Rikşalar ve baby taxi'ler üzerine yazılmış aşağıdaki metni, son cümlesinden sonra kaldığı yerden sürdürün.

## Metin bölümü

--------------------

Yolda hızımızı kesen rikşaların bir de kardeşi var: Baby taxi. Hindistan orijinli bir araç. Üç tekerlekli eski Konya arabaları. Hayvanlarla birlikte bunlar yolların hakimi. Baby taxi en son Konya sokaklarında görülmüştü galiba, şimdi orada da kalmadı. Halbuki 1980’li yılların başında neredeyse Türkiye’nin genelinde bizim rikşamız olan atlı faytonlarımız vardı. Onları atlar çekiyordu. Ve her şehrimizde de üç tekerlekli pratik araç baby taxi’ler vardı. En son bunlar Konya içinde çalışıyorlardı. Son gittiğimiz de oradan da kalktığını gördük. Bangladeş’e gitmesek, onları bir daha göremeyeceğiz galiba.

--------------------

## Veri kesitleri
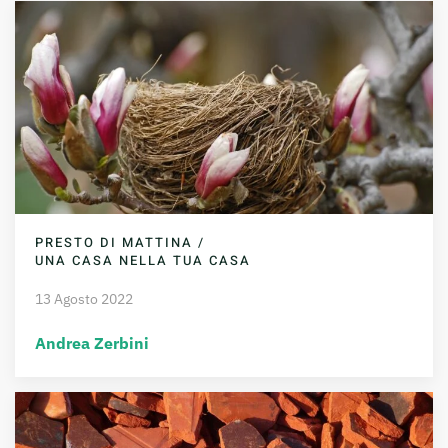
PRESTO DI MATTINA /
UNA CASA NELLA TUA CASA
13 Agosto 2022
Andrea Zerbini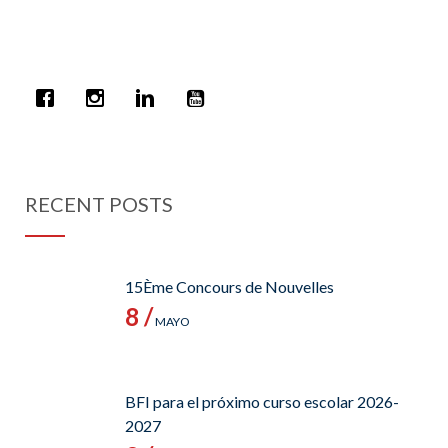
RECENT POSTS
15Ème Concours de Nouvelles
8 /
MAYO
BFI para el próximo curso escolar 2026-
2027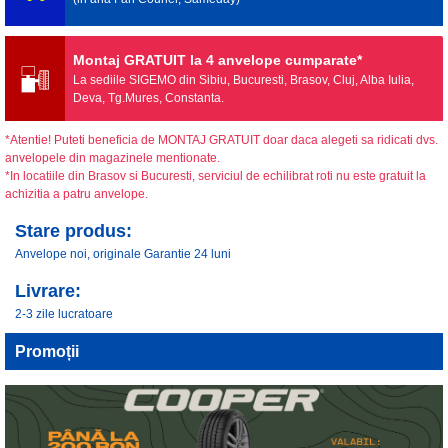
Montaj GRATUIT la 4 anvelope cumparate*
La sediile SIGEMO din Sibiu, Bucuresti, Brasov, Cluj, Alba Iulia,
Deva, Tg.Mures, Constanta.
*Atentie! Puteti beneficia de MONTAJ GRATUIT doar daca alegeti sa ridicati dvs.
anvelopele din magazinele mentionate.
*In locatiile din Brasov si Bucuresti, serviciul de echilibrat roti nu este gratuit la
achizitia a patru anvelope.
Stare produs:
Anvelope noi, originale Garantie 24 luni
Livrare:
2-3 zile lucratoare
Promoții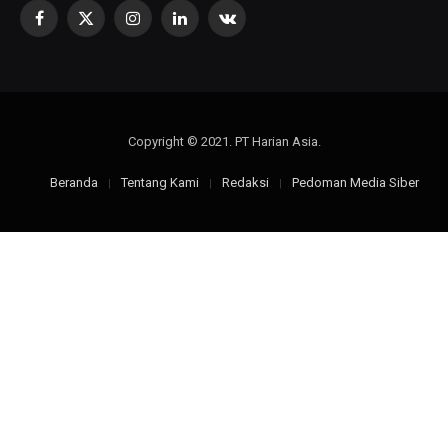
Facebook
X
Instagram
LinkedIn
VKontakte
(Twitter)
Copyright © 2021. PT Harian Asia.
Beranda
Tentang Kami
Redaksi
Pedoman Media Siber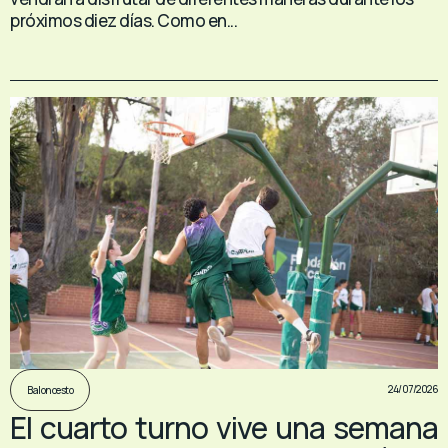
próximos diez días. Como en...
24/07/2026
Baloncesto
El cuarto turno vive una semana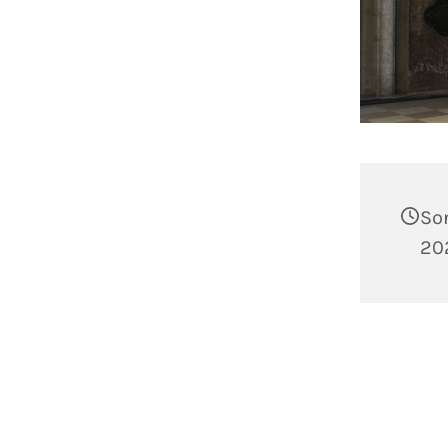
So
20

--------------------

## Yanıt aşağıda
Benim çocukluğumda üç tekerlekli taşıtlar Adapazarı’nda da meşhurdu. Hindistan ve Bangladeş’te baby taxiler meşhur. ABD’de ise, İkinci Dünya Savaşının ardından çocuk patlamasında doğanlara baby boomer diyorlar. ABD’nin Hollywood’u varsa, Hindistan’ın da Bolywood’u var. Hindistan ve Bangladeş’in baby taxi’leri varsa, ABD’nin de baby boomer’ları var. Aryanlar gerçekten de soylu insanlar. Rikşa ve baby taxilerle birlikte bizim 250 km olarak düşündüğümüz yol, neredeyse 500 km mesabesine çıktı. Bir de İngiliz sisteminin kalıntısı olarak trafik soldan seyrediyor. Zaten burada ne varsa, İngilizlerden kalmış. Yargı, trafik ve buna benzer şeyler.
Minibüste bu minval üzerine yol alıyoruz. Kâh uyukluyor, kâh uyuklamaya çalışıyoruz. Arada sırada bizdeki kasisler gibi tümsekler dikkatlerimizi dağıtıyor. Yolda sürekli göletler, kulübeler ve dükkânlar görüyoruz. Bir ara yarı yolda ihtiyaç molası verildi.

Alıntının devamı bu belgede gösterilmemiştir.